Sulayman est un jeune homme heureux. Il se contente de peu, vit en parfaite harmonie avec la faune et la flore de sa région. Il aime pétrir l’argile et faire naître de ses mains des objets et des formes.
Orphelin, il a été élevé par un vieil ermite que l’entourage peut considérer autant comme un sage que comme un fou.
Lorsque Suleyman rencontre Kadidja, la fille du caïd qui règne sur toute la région, entre eux c’est le coup de foudre.
Mais l’élu, assoiffé de pouvoir et riche de la valeur de sa fonction, accepte mal le mariage de sa fille avec un simple berger.
C’est alors que la seconde guerre mondiale éclate et le jeune, avec beaucoup d’autres citoyens marocains, est enrôlé de force dans l’armée française.
Suleyman se retrouve du jour au lendemain à hanter dans un uniforme et une arme à la main des terres inconnues et hostiles.
Plongé dans la cruauté de la guerre, il tente de chercher une forme d’humanité dans la destinée de ce contingent de soldats marocains embrigadés dans un conflit dans lequel ils ont du mal à se trouver concernés.
Le point de départ de «Les hommes d’argile» avait une dimension historique. Il avait pour objectif de remettre en lumière une page de l’histoire généralement méconnue en France mais aussi dans les pays concernés le Maghreb, l’Afrique, l’Asie, l’Asie du pacifique.
Lorsque Mourad Boucif a été amené, au cours de la préparation de son film, à rencontrer dans des foyers Sonacotra d’anciens vétérans en France, à Paris ou à Bordeaux, il a peu à peu modifié la ligne de son film.
Il lui avait paru évident que ces hommes, jeunes gens à l’époque, qui n’avaient rien demandé à personne, sont devenus des otages au fil des deals entre les sultans, les chefs d’état de pays tant du Nord que du Sud.
Et ce n’était bien sûr pas les fils de familles nanties qui partaient à la guerre, mais les pauvres, les plus vulnérables. Ils furent au total près d’un million pour les colonies françaises.

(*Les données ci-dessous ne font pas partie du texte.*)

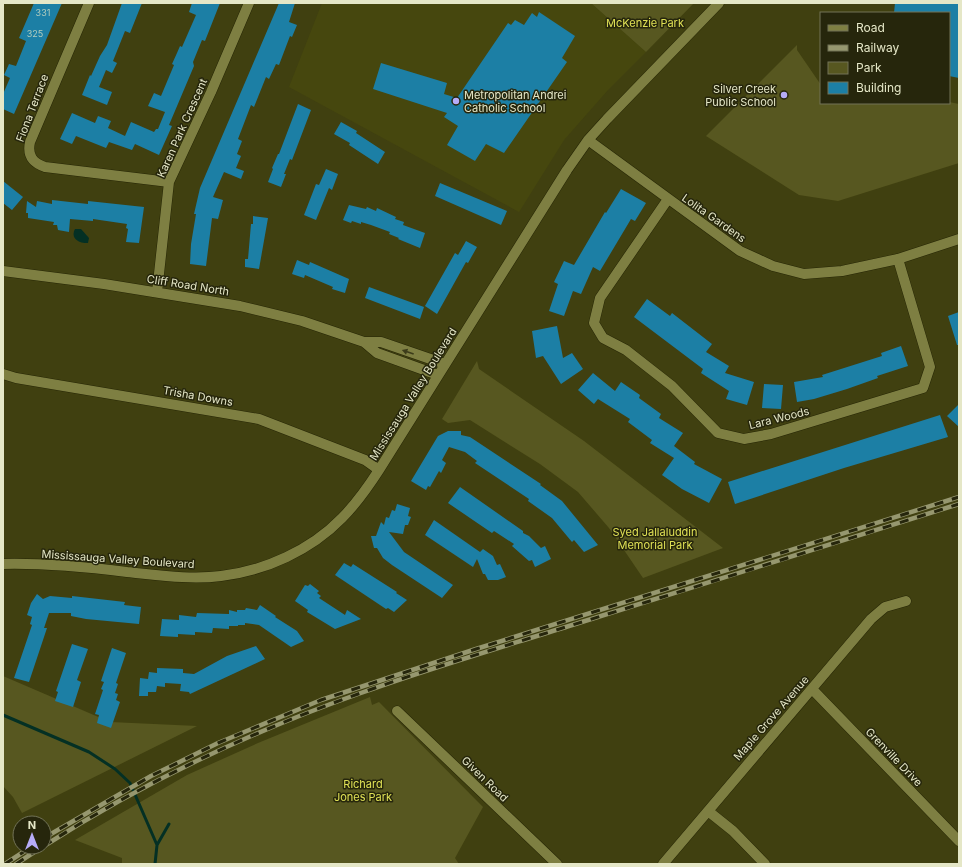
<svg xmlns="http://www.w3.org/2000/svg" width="962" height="867" font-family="Inter,sans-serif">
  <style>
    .built { fill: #46470e }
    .green { fill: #575720 }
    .water { fill: #043024 }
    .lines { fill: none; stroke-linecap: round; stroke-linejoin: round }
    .stream { stroke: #043024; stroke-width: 3 }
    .building { fill: #1c7fa5 }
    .minor-casing { stroke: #262605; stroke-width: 11 }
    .minor { stroke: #7e7f42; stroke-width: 10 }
    .rail-casing { stroke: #96976f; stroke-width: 4.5 }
    .rail { stroke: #26260c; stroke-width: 3; stroke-dasharray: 9; stroke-linecap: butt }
    .oneway { fill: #3c3c1a }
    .poi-dot { fill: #b6acf8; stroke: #26260c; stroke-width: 1.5 }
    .labels { text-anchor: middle; stroke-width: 3; stroke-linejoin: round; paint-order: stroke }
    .number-label { font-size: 9px; fill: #b3cdbe }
    .park-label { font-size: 11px; fill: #dfe055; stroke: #26260c }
    .poi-label { font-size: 11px; fill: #e5e7c7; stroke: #26260c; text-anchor: end }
    .street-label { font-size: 11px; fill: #e5e7c7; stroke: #26260c }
  </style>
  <rect width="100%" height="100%" fill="#404010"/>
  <!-- built -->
  <path class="built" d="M 322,3 L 591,3 L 646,52 L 608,90 L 564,140 L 519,212 L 289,87 Z"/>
  <!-- green -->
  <path class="green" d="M 591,3 L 694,3 L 646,52 Z
    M 797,45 L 797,50 L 821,85 L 821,103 L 949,102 L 959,104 L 959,163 L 838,201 L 799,195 L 706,136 Z
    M 477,361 L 479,369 L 584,441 L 723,548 L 643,578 L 609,528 L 578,492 L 540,464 L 470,420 L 448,423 L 442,419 Z
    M 3,676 L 110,722 L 197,726 L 22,813 L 13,797 L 3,786 Z
    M 370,697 L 372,705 L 379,702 L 483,807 L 455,858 L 459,864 L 122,864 L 122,858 L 75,840 L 187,775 L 258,743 Z"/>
  <!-- water -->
  <path class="water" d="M 75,229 L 81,229 L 89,238 L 88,243 C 79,244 70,238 75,229 Z"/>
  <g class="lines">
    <!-- stream -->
    <path class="stream" d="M 3,715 L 89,752 L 115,769 L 130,783 L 157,845 L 155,864
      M 157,845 L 169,824"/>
  </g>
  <!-- building -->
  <path class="building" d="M 34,3 L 62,3 L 14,114 L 3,109 L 3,94 L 10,78 L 4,75 L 9,64 L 16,66 L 26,41 L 19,38 Z
    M 122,3 L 142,3 L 130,33 L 125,31 L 113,61 L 117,63 L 112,73 L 106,70 L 99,87 L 112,92 L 107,105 L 82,95 L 90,75 L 91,76 L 100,56 L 107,45 Z
    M 192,3 L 220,3 L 205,41 L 202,40 L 193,62 L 194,66 L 169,125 L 172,126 L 159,155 L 135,144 L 132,150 L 109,142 L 106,148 L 76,136 L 72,144 L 60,139 L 72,113 L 95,123 L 98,116 L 111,121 L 108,128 L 125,136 L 131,122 L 154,132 L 156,129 L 158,129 L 165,112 L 148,106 L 154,93 L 161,96 L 174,65 L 172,64 L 177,53 L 180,46 L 182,47 L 196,15 L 189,12 Z
    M 279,3 L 295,3 L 289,22 L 297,25 L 292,37 L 290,36 L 279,65 L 276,64 L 269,79 L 266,77 L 254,107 L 251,105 L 238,139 L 242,141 L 237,154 L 241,156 L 236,168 L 244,171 L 241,179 L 224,172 L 213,197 L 223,200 L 218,219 L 212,218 L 206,266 L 190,264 L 191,244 L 196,214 L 194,214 L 200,188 Z
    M 895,3 L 959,3 L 959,78 L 949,76 L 949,13 L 894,13 Z
    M 539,12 L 575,36 L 562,58 L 567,62 L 504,153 L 486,144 L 475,161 L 447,145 L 458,126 L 444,117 L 447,113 L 373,89 L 381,63 L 447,83 L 444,94 L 457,98 L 508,23 L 511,25 L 515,20 L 524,25 L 532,13 L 537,17 Z
    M 298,104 L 311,110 L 292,160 L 290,159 L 284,174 L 286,174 L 281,187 L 268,182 L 273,169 L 272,168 L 278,154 L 279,154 Z
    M 341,122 L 357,131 L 356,133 L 385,152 L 378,164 L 349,145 L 350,143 L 334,134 Z
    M 326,169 L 338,174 L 332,190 L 329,188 L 316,220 L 304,215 L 316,184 L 319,185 Z
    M 3,181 L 23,197 L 12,210 L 3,203 Z
    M 440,183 L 507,211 L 501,225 L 435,196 Z
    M 621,189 L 646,203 L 635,221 L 631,219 L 600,271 L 593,267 L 581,294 L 573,291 L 564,316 L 549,311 L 558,284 L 554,282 L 564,261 L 574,265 L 605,212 L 606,213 Z
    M 52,200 L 88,204 L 88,201 L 144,207 L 139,243 L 126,242 L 128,229 L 126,228 L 127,224 L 93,219 L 93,221 L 70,219 L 69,232 L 58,230 L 57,225 L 53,225 L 54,222 L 28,218 L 28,213 L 26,213 L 27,201 L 36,207 L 37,201 L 52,204 Z
    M 349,205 L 366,209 L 367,207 L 376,211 L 377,208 L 396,217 L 395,219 L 404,222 L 403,225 L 425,233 L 420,248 L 398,239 L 399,238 L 389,234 L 390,232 L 371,225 L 361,222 L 361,224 L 352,221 L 351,223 L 343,220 Z
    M 253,216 L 268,218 L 259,269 L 245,267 L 245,259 L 248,259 L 251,224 L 253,224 Z
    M 466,241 L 477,247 L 468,263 L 466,262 L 437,314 L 425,306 L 455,253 L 458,255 Z
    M 297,260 L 309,265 L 310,262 L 349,279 L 345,293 L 332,289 L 333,287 L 305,275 L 304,278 L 292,274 Z
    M 369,287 L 424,307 L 420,319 L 365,298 Z
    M 647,299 L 670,316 L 672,313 L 712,344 L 706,352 L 729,366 L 725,373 L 754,382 L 747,405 L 726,399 L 729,391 L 701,373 L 703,369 L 634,317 Z
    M 959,312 L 959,345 L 957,345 L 948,316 Z
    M 557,326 L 563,358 L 572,353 L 583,369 L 561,384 L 543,356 L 536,358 L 532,331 Z
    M 901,346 L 908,366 L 877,376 L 878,378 L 847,389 L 814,399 L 797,402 L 794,382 L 823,377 L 822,375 L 882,356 L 881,353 Z
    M 593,373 L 615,391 L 621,382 L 640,395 L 639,398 L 661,414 L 659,418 L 683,433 L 674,446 L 695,462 L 694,464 L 722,479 L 709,503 L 682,489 L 662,475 L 674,458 L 650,443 L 652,440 L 628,422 L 630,419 L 598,399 L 594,404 L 578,390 Z
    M 764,384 L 783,385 L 781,409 L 762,408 Z
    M 959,404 L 959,427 L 947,416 Z
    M 940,415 L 948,437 L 844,468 L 735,504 L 728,482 Z
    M 448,431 L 461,431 L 461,435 L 470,437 L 541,484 L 540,485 L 562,501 L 598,545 L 584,552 L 574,540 L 572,542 L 552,518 L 528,501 L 529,499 L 475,463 L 477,461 L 465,452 L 449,447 L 442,460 L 446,463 L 441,473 L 439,471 L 430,487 L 428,486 L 426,490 L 411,481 L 438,436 Z
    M 460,487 L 523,531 L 523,533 L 529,536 L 541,548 L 545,546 L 551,559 L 535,567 L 532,560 L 529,561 L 512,546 L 514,544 L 494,531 L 492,533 L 448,503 Z
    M 397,504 L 410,508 L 408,516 L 411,517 L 408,525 L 405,525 L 403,534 L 389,532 L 404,552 L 453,585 L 442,598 L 392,565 L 383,558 L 377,548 L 374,548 L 371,536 L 376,536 L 381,522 L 384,525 L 386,517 L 389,518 L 392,510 L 395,511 Z
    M 434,520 L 480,552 L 483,549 L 493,556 L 497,565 L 500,564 L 506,577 L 498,580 L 488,580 L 485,574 L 483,574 L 477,559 L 473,567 L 425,535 Z
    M 344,563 L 351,567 L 353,564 L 397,592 L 396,593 L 407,600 L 394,612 L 388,608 L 386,609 L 335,575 Z
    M 310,584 L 319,591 L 317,593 L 321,596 L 319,598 L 345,615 L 347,610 L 361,619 L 335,629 L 307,612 L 308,610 L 295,601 L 305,585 L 308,586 Z
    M 37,594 L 43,599 L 50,596 L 72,598 L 72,596 L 125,602 L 124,605 L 141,607 L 139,624 L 86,619 L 71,616 L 71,613 L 49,613 L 44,628 L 47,628 L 29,682 L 14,678 L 32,625 L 30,624 L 32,617 L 27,615 L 31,603 Z
    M 260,605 L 276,616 L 275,617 L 297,631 L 304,641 L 291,647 L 259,625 L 245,623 L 245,625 L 238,625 L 238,626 L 229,626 L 229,629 L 213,628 L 212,633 L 195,632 L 195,635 L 178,634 L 178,637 L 160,636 L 162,619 L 179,620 L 179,615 L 196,617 L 197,613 L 229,614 L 229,610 L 237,612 L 237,610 L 245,610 L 246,608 L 257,610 Z
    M 72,644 L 88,649 L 77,680 L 81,682 L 73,707 L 55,701 L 58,692 L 56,691 Z
    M 256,646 L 265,659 L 190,694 L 189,692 L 180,691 L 181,684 L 165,683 L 165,687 L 157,686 L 156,692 L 148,692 L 148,696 L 139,696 L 140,678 L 148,679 L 149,672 L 157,673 L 157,668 L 183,669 L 183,673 L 194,674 L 227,656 Z
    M 112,648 L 126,653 L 116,683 L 118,684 L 115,693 L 118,694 L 116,700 L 120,702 L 111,728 L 97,723 L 99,715 L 95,714 L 103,690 L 101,689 L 104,682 L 101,681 Z"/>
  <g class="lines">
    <defs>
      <path id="minor" d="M 89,3 L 30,142 C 27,156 33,163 45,167 L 169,182
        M 588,140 L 740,251 L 773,266 L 804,274 L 842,271 L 898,259 L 959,239
        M 668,199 L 600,298 L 594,323 L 603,338 L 626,350 L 672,386 L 718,433 L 744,439 L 771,434 L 923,388 L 930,367 L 898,259
        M 3,271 L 104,284 L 240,306 L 302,321 L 364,342 L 381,342 L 445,364
        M 157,292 L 169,182 L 211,92 L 249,3
        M 364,342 L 377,353 L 438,375
        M 3,374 L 16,378 L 259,419 L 365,460 L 379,470
        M 3,564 C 44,563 86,567 127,572 C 158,575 190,580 221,576 C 265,571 311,550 342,518 C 356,504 368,487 379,470 L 567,170 L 588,140 L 607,119 L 719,3
        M 812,689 L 959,841
        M 397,711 L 557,864
        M 708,811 L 733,831 L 765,864
        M 663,864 L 871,619 L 885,607 L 906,601"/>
    </defs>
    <!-- minor casing -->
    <use href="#minor" class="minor-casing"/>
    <!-- minor -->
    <use href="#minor" class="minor"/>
    <defs>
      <path id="rail" d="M 44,838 L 151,776 L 218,743 L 321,700 L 476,649 L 959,497
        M 44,846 C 142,783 248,733 358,694 C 427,669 499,648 569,626 C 699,586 829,545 959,504
        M 5,864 L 31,847
        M 16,864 L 42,847"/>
    </defs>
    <!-- rail casing -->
    <use href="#rail" class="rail-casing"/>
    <!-- rail -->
    <use href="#rail" class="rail"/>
  </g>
  <!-- one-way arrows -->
  <defs><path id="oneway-solid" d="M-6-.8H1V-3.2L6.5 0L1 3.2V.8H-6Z"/></defs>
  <use class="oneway" href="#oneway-solid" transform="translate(408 352) rotate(-161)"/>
  <!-- markers -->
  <g class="poi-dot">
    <circle cx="784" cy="95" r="4"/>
    <circle cx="456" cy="101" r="4"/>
  </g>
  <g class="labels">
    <!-- number labels -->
    <g class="number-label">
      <text x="43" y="16">331</text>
      <text x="35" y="37">325</text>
    </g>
    <!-- park labels -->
    <g class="park-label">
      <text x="645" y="27">McKenzie Park</text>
      <text x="655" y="536">Syed Jallaluddin<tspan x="655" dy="13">Memorial Park</tspan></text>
      <text x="363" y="788">Richard<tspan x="363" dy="13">Jones Park</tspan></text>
    </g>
    <!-- poi labels -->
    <g class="poi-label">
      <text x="776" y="93">Silver Creek<tspan x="776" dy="13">Public School</tspan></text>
      <text x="464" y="99" text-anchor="start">Metropolitan Andrei<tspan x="464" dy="13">Catholic School</tspan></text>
    </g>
    <!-- street labels -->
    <g class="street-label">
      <text transform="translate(32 108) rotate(-69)" y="4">Fiona Terrace</text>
      <text transform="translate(182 128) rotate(-66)" y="4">Karen Park Crescent</text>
      <text transform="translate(714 218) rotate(35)" y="4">Lolita Gardens</text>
      <text transform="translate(188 285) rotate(9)" y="4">Cliff Road North</text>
      <text transform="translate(413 394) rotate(-58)" y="4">Mississauga Valley Boulevard</text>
      <text transform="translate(198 396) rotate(10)" y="4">Trisha Downs</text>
      <text transform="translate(779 418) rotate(-14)" y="4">Lara Woods</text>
      <text transform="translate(118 559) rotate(4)" y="4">Mississauga Valley Boulevard</text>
      <text transform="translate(771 718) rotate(-49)" y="4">Maple Grove Avenue</text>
      <text transform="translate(894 757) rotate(46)" y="4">Grenville Drive</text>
      <text transform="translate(485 779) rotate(44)" y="4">Given Road</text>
    </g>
  </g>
  <!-- border -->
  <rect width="962" height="867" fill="none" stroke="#e5e7c7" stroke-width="8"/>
  <!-- legend -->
  <rect x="820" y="12" width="130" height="92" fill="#26260c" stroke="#727357"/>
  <rect x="828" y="25" width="20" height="6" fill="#7e7f42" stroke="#727357"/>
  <text x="856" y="32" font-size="12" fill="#e5e7c7">Road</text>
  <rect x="828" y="45" width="20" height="6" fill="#96976f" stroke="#727357"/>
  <text x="856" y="52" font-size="12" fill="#e5e7c7">Railway</text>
  <rect x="828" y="62" width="20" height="12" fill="#575720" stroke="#727357"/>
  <text x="856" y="72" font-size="12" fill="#e5e7c7">Park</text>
  <rect x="828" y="82" width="20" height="12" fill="#1c7fa5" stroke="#727357"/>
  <text x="856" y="92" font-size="12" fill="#e5e7c7">Building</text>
  <!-- north arrow -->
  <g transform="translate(32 835)"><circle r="19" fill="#26260c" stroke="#727357"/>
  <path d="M0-3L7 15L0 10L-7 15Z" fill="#b6acf8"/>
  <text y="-6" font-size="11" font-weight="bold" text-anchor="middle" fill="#e5e7c7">N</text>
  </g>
</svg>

Le film se concentre essentiellement sur la présence de marocains dans cette guerre 1939-1945 car au début des hostilités, le sultan du Maroc a été un des premiers à répondre à la demande des autorités occidentales. Des appels ont été lancés dans les mosquées, sur les places de villages et c’est dans les régions de montagnes, dans le centre et le sud du Maroc que les chefs de villages ont recruté le plus massivement. Les recrues étaient des hommes de la terre surtout reconnus pour leur loyauté, leur honnêteté.
Sur les 950 000 engagés dans les combats, près de 450 000 étaient des marocains. Le manque de reconnaissance des pays occidentaux et notamment de la France a sans doute laissé des traces profondes et certaines de ces blessures expliquent sans doute en partie les violences d’aujourd’hui.
Si le film de Mourad Boucif a un fort impact documentaire il est aussi, et peut-être surtout, une forme de réflexion philosophique sur l’être et sa condition et c’est ainsi que le récit a été axé sur le personnage de Suleyman et sur son parcours.
La reconstitution des campagnes, les scènes de combat sont saisissantes au point qu’à un moment donné du récit, les personnages (celui de Suleyman, mais aussi du lieutenant Laurent ou du commandant Blanchard) prennent le pas sur le sujet central, l’embrigadement des marocains.
Le film de Mourad Boucif a, avant toutes choses, le mérite de rouvrir une page de l’histoire restée trop méconnue.